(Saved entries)
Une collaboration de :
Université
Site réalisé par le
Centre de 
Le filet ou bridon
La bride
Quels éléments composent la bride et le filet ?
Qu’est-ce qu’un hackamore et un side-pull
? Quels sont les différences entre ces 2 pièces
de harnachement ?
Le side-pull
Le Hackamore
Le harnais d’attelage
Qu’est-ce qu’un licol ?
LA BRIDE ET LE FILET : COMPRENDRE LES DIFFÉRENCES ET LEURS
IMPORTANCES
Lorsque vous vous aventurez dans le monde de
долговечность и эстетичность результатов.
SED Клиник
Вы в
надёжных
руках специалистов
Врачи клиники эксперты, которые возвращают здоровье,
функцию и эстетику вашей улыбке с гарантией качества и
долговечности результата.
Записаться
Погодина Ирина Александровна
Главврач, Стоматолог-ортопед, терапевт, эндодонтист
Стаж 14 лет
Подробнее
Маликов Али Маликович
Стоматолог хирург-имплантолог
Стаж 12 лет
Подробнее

==

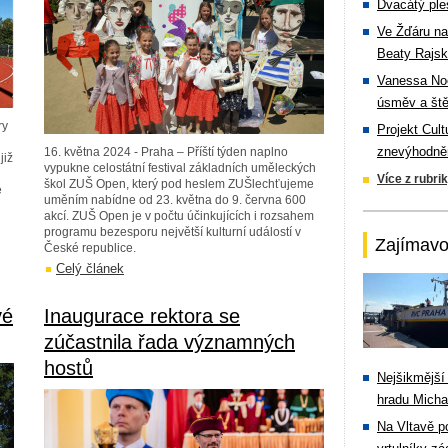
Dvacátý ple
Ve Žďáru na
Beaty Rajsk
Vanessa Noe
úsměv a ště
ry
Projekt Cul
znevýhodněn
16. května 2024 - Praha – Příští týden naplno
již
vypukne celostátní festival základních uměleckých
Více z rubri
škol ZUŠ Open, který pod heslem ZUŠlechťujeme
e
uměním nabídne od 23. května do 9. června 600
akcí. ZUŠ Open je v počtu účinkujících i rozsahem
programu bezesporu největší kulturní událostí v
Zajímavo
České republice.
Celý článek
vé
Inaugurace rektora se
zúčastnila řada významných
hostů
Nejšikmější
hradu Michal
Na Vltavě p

_Assignment_.
Give only the number of lines in the data that hold the string "side".

_The answer_.
2